Token Triage
Policy-driven model routing evaluated per request before invocation.
Problem
Teams default to expensive models (GPT-4o, Claude Opus) for every request because manual routing is error-prone. Baseline cost with always-on GPT-4: $0.03 per request average. Simple queries waste 80% of token budget. Complex queries hit rate limits without fallback. No deterministic cost ceiling.
Neusnap Behavior
Routing happens before model invocation. Neusnap evaluates routing policy constraints (cost ceiling, latency target, quality threshold) and selects the cheapest model that satisfies all constraints. If the primary model fails or violates constraints, fallback occurs within the same transaction. Cache hits bypass routing entirely—no model is invoked.
Guaranteed
- →Cost ceiling enforced per request (hard limit, not advisory)

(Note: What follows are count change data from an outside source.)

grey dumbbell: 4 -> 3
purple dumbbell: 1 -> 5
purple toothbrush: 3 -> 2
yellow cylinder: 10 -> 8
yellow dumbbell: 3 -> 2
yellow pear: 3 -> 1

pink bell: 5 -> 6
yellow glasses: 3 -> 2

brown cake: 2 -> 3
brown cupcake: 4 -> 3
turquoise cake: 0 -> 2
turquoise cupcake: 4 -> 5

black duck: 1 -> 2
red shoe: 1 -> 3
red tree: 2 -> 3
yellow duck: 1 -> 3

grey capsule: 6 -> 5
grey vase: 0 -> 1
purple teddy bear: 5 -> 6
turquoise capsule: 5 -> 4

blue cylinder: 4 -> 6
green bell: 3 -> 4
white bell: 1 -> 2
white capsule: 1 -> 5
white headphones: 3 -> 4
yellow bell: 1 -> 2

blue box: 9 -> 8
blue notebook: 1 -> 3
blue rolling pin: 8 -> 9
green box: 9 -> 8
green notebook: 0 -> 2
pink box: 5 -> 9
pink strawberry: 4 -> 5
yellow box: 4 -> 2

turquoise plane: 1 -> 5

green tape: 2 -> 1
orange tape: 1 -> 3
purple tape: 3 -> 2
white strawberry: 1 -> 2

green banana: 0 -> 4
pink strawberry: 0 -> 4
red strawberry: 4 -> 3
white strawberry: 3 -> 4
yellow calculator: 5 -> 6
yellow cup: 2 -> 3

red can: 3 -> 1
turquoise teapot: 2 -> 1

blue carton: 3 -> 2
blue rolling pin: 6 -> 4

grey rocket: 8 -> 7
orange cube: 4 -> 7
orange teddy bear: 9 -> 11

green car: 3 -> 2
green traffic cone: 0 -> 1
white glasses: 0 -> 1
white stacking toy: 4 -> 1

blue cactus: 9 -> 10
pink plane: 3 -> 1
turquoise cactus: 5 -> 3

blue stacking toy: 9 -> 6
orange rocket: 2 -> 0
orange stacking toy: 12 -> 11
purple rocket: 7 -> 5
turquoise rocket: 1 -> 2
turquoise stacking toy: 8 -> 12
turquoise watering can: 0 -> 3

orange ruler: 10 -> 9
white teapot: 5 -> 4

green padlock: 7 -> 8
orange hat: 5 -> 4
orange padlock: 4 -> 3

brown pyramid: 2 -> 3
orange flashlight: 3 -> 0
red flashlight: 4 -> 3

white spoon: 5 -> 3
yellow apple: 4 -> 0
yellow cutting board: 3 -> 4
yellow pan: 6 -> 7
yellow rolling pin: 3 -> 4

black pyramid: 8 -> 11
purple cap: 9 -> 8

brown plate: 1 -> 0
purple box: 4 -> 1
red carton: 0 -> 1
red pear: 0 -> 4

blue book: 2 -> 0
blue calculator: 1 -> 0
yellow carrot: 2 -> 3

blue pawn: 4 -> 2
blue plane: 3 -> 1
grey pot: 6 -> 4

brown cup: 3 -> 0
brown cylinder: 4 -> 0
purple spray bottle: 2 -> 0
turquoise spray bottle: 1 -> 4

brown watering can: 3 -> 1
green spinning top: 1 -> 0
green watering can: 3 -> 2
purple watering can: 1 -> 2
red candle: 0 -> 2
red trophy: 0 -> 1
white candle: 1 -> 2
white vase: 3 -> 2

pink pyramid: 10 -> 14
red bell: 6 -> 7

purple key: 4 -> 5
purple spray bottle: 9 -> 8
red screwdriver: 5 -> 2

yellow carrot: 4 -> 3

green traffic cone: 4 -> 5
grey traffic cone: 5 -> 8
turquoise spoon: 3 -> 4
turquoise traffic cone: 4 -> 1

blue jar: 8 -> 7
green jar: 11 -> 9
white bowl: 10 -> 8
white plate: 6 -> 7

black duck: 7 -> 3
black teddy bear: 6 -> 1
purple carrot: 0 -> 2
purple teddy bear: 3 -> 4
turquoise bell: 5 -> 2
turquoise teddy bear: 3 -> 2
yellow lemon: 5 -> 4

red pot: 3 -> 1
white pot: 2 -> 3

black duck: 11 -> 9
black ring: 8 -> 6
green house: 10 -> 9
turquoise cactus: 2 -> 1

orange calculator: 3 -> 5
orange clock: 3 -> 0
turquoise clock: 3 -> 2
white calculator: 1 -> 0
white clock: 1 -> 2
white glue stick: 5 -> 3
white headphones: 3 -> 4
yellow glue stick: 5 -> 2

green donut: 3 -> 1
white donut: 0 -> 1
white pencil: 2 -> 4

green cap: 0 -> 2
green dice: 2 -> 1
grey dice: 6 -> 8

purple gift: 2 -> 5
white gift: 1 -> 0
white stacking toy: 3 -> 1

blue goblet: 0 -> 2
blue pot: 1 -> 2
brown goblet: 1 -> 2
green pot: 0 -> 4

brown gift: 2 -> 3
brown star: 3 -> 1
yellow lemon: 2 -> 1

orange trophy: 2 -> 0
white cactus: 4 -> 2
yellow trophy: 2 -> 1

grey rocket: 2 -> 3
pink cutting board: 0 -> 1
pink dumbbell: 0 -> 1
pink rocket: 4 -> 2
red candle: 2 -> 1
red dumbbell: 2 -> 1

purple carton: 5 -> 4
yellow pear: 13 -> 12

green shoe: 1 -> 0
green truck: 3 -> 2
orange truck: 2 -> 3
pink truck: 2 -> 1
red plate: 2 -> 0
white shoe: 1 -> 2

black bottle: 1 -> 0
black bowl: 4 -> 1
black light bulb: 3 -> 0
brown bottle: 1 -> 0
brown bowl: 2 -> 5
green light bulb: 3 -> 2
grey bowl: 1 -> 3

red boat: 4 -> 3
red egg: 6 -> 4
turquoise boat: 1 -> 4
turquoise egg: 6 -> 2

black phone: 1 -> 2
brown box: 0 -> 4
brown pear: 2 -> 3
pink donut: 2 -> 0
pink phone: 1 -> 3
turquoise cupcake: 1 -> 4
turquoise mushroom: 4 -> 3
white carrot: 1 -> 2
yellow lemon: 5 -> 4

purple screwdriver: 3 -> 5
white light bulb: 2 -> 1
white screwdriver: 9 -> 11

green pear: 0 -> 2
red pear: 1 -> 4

- →Fallback respects quality threshold—no silent downgrades
- →Cached results prevent duplicate spend (cache key = semantic hash of prompt + params)
- →Routing decision logged for audit trail
NOT Guaranteed
- × Semantic quality equivalence across models (GPT-4 ≠ Claude Opus output)
- × Identical reasoning depth across models
- × Sub-100ms routing overhead under extreme load
- × Fallback if all models in policy chain are unavailable (request fails)
Example Policy
{
"routingPolicy": {
"primary": "openai/gpt-4o-mini", // evaluated first
"fallback": [
"anthropic/claude-3-haiku", // if primary fails or violates cost
"local/llama-3-8b" // final fallback
],
"constraints": {
"maxCostPerRequest": 0.01, // enforced before invocation
"maxLatencyMs": 2000, // provider timeout
"minQualityScore": 0.85 // blocks downgrade if score < threshold
},
"cache": {
"enabled": true,
"ttl": 3600, // cache invalidation after 1 hour
"keyStrategy": "semantic" // hash prompt + params, not raw string
}
}
}Measured Results
Measured against always-on GPT-4 baseline under mixed workload (10k requests, 70% simple queries, 20% medium, 10% complex).